Consignes →
1. Pour chacune des affirmations suivantes, indiquez par oui ou par non si elle concorde avec l'article sur Off-Courts, en citant textuellement les mots décisifs : (a) le festival Off-Courts fêtait sa 25ᵉ édition ; (b) Au 8ᵉ jour a été récompensé pour son scénario ; (c) Blueberry Summer dure environ une heure.
2. Reformulez sous forme de liste le paragraphe de l'article sur Off-Courts qui commence par « Au milieu d’une forêt luxuriante », en conservant ses faits essentiels.
3. Recopiez le passage de l'article sur Off-Courts qui va de « Le festival du » jusqu'à « découverts cette année. ».

Passage du texte →
————
FESTIVAL OFF-COURTS : Nos coups de cœur des films de réalisatrices

Le festival du court-métrage Off-Courts célébrait en ce début septembre sa 25ᵉ édition, avec une programmation d'une grande qualité faisant la part belle à l’animation (cinq films du genre au palmarès, une première !) et au documentaire. Focus sur les films de réalisatrices les plus percutants découverts cette année.


Blueberry Summer, de Masha Kondakova

Au milieu d’une forêt luxuriante, la jeune Ksyusha cueille, dans une apparente insouciance, des myrtilles avec sa mère et sa sœur, ne rêvant que d’une chose : s'éclipser pour rejoindre les bras de son amoureux Misha. Mais derrière le décor bucolique et les prémices d’un flirt adolescent, une ombre se projette. Celle du conflit ukrainien. Masha Kondakova, réalisatrice déjà remarquée par son travail documentaire, amène avec subtilité la présence de la guerre. C’est d'abord un voisin menaçant, la carcasse d’un blindé, qui vient nous rappeler subtilement la violence avant un dernier acte plus démonstratif, où l’héroïne se retrouve prise au piège. En une quinzaine de minutes, les émotions s’enchaînent dans une fluidité remarquable. Maîtrisé de bout en bout – notons, en plus de ses qualités scénaristiques, l'interprétation de la comédienne Uliana Zolkina et la beauté de la photographie –, Blueberry Summer tient en lui de belles promesses pour une cinéaste sensible et politique.


Au 8ᵉ jour, d’Agathe Sénéchal, Elise Debruyne,Flavie Carin, Alicia Massez et Théo Duhautois

Cette année, Off-Courts avait des airs d’Annecy ! L’animation a dominé une compétition de haute volée, parmi laquelle on retrouvait Au 8ᵉ jour, film d’école codirigé par quatre réalisatrices et récompensé pour sa bande originale. Un récit allégorique sur la crise écologique convoquant l’image fragile du fil maintenant l’équilibre de la biodiversité. Une allégorie littéralement représentée à l’écran par une animation en stop-motion à partir de fil de laine, venant assombrir un univers de tissus, marionnettes et peluches. La violence vient contraster avec la douceur des visuels appelant aux réminiscences de l’enfance, symbole d’une perte de l’innocence sur le sujet. Si le propos reste attendu, la forme éblouit avec ce mélange habile de techniques anciennes (l’animation des jouets et des pelotes de laine s’inscrit dans l’héritage de la pionnière tchèque Hermína Týrlová) et des outils modernes, l’utilisation de la 3D permettant une immersion remarquable.
————
Les données →

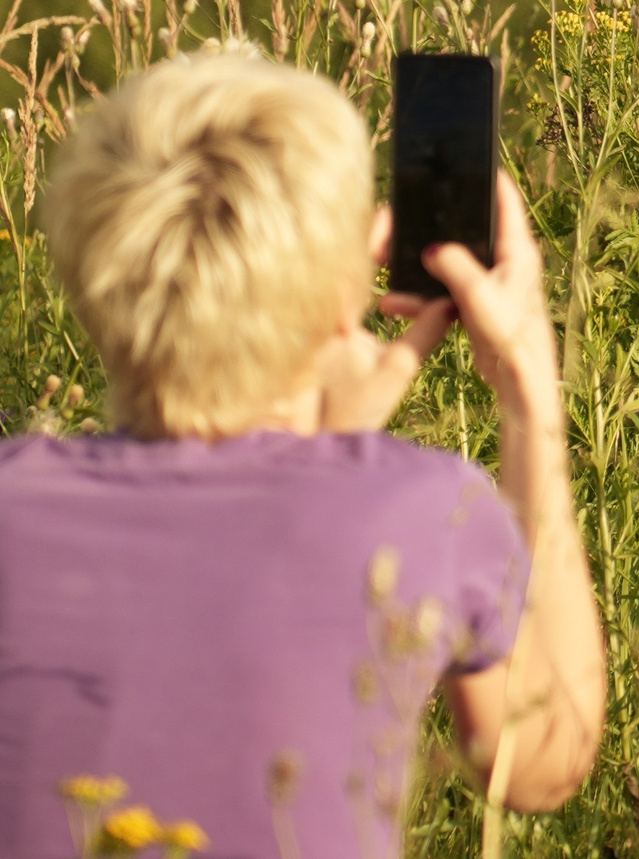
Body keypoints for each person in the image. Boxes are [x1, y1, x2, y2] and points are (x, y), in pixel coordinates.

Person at [0, 52, 605, 857]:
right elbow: (543, 762)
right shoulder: (423, 509)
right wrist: (530, 397)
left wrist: (323, 444)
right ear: (348, 286)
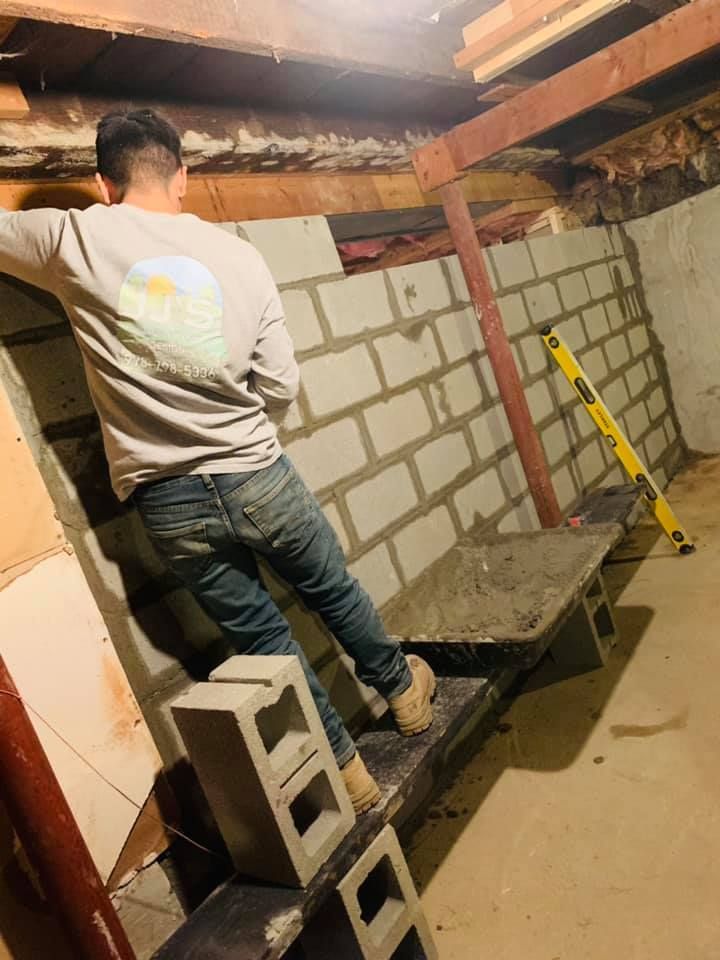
————
Réponses →
1.
(a) Oui : « célébrait en ce début septembre sa 25ᵉ édition ».
(b) Non : « récompensé pour sa bande originale ».
(c) Non : « En une quinzaine de minutes ».

2.
- Dans une forêt luxuriante, la jeune Ksyusha cueille des myrtilles avec sa mère et sa sœur et rêve de rejoindre son amoureux Misha.
- Derrière ce décor bucolique se profile l'ombre du conflit ukrainien.
- Masha Kondakova, réalisatrice déjà remarquée pour son travail documentaire, évoque la guerre avec subtilité. Elle fait d'abord apparaître un voisin menaçant et la carcasse d'un blindé. Un dernier acte plus démonstratif montre ensuite l'héroïne prise au piège.
- En une quinzaine de minutes, les émotions s'enchaînent avec une grande fluidité.
- Maîtrisé de bout en bout, le film se distingue par son scénario, par l'interprétation d'Uliana Zolkina et par la beauté de sa photographie. Il laisse augurer une cinéaste sensible et politique.

3.
Le festival du court-métrage Off-Courts célébrait en ce début septembre sa 25ᵉ édition, avec une programmation d'une grande qualité faisant la part belle à l’animation (cinq films du genre au palmarès, une première !) et au documentaire. Focus sur les films de réalisatrices les plus percutants découverts cette année.